Activity >> For this exercise, retype each line of the material below verbatim and omit any picture.

Provided material >>
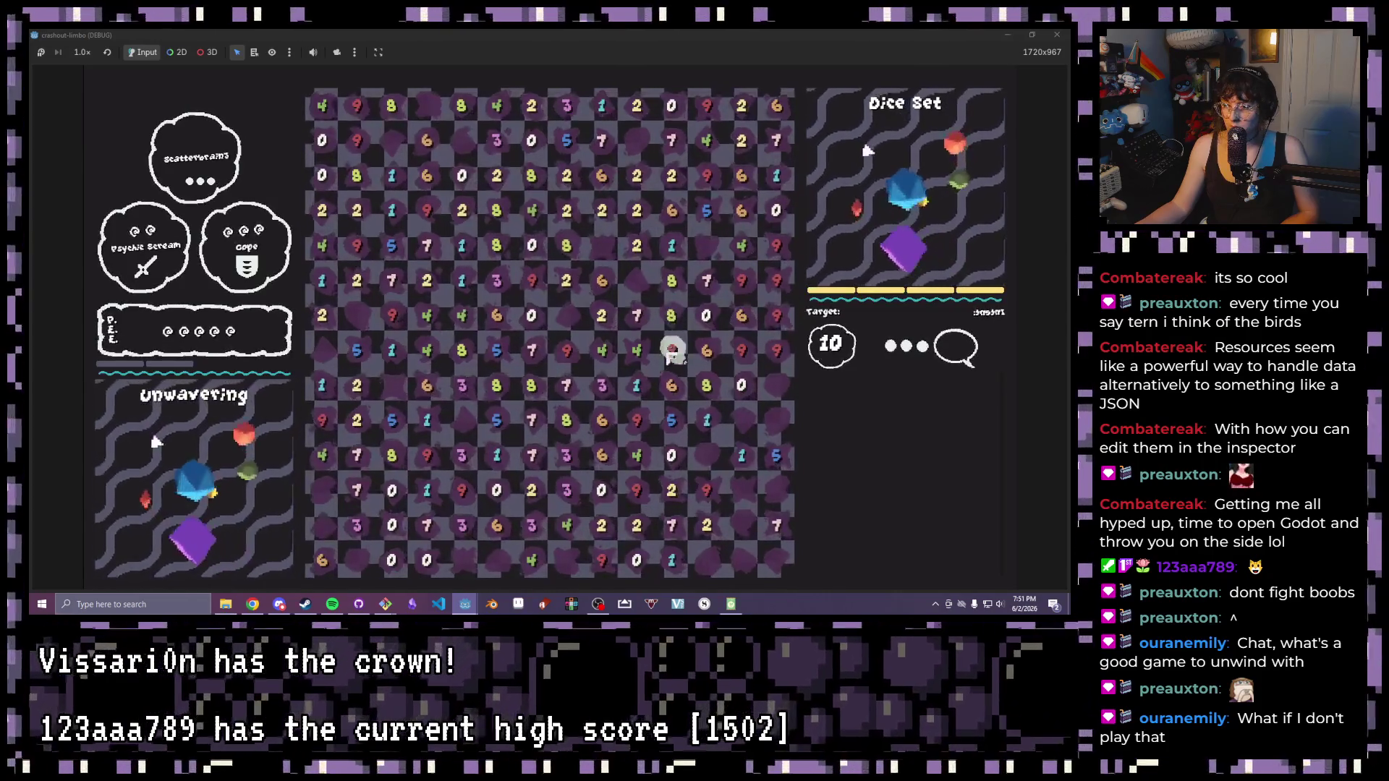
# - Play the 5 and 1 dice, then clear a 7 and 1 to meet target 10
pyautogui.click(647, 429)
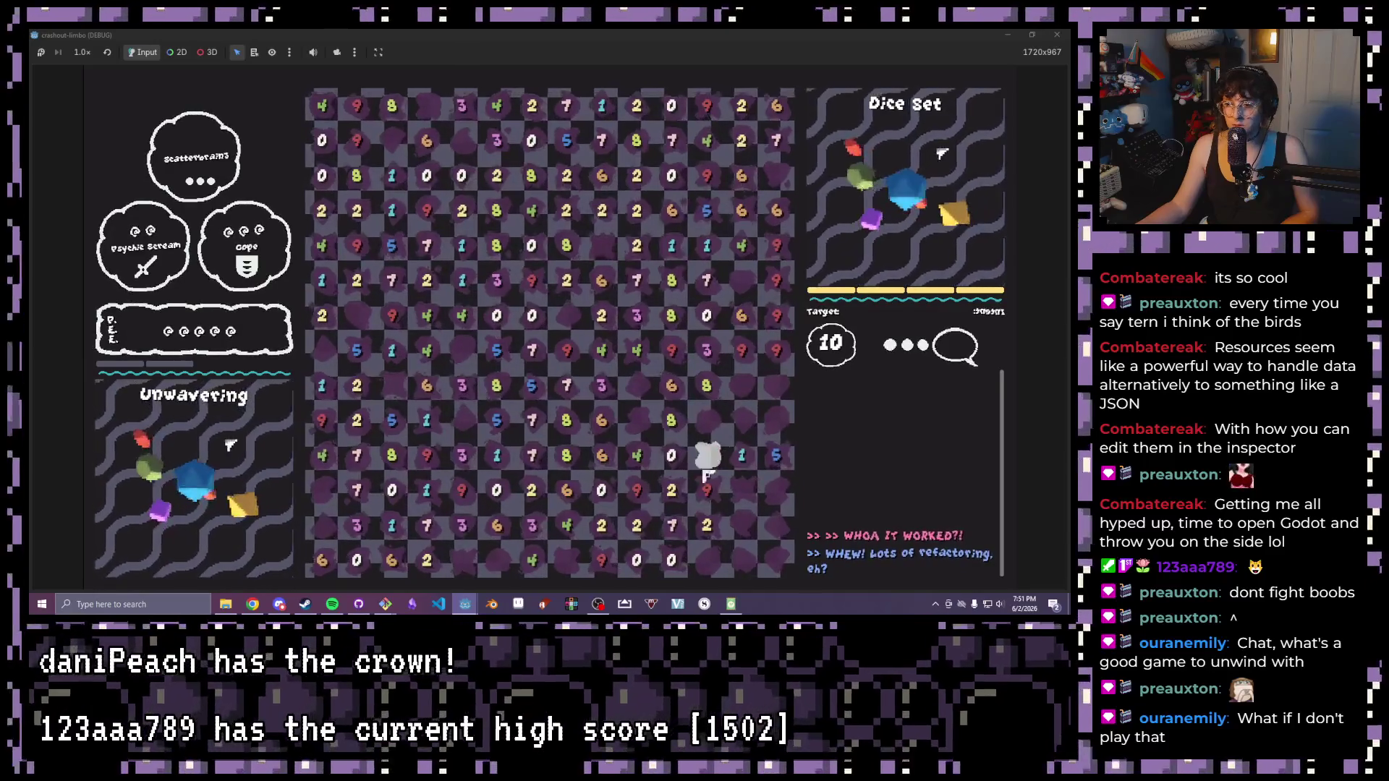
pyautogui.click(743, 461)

Solution to this exercise >>
# - Play the 5 and 1 dice, then clear a 7 and 1 to meet target 10
pyautogui.click(647, 429)
pyautogui.click(743, 461)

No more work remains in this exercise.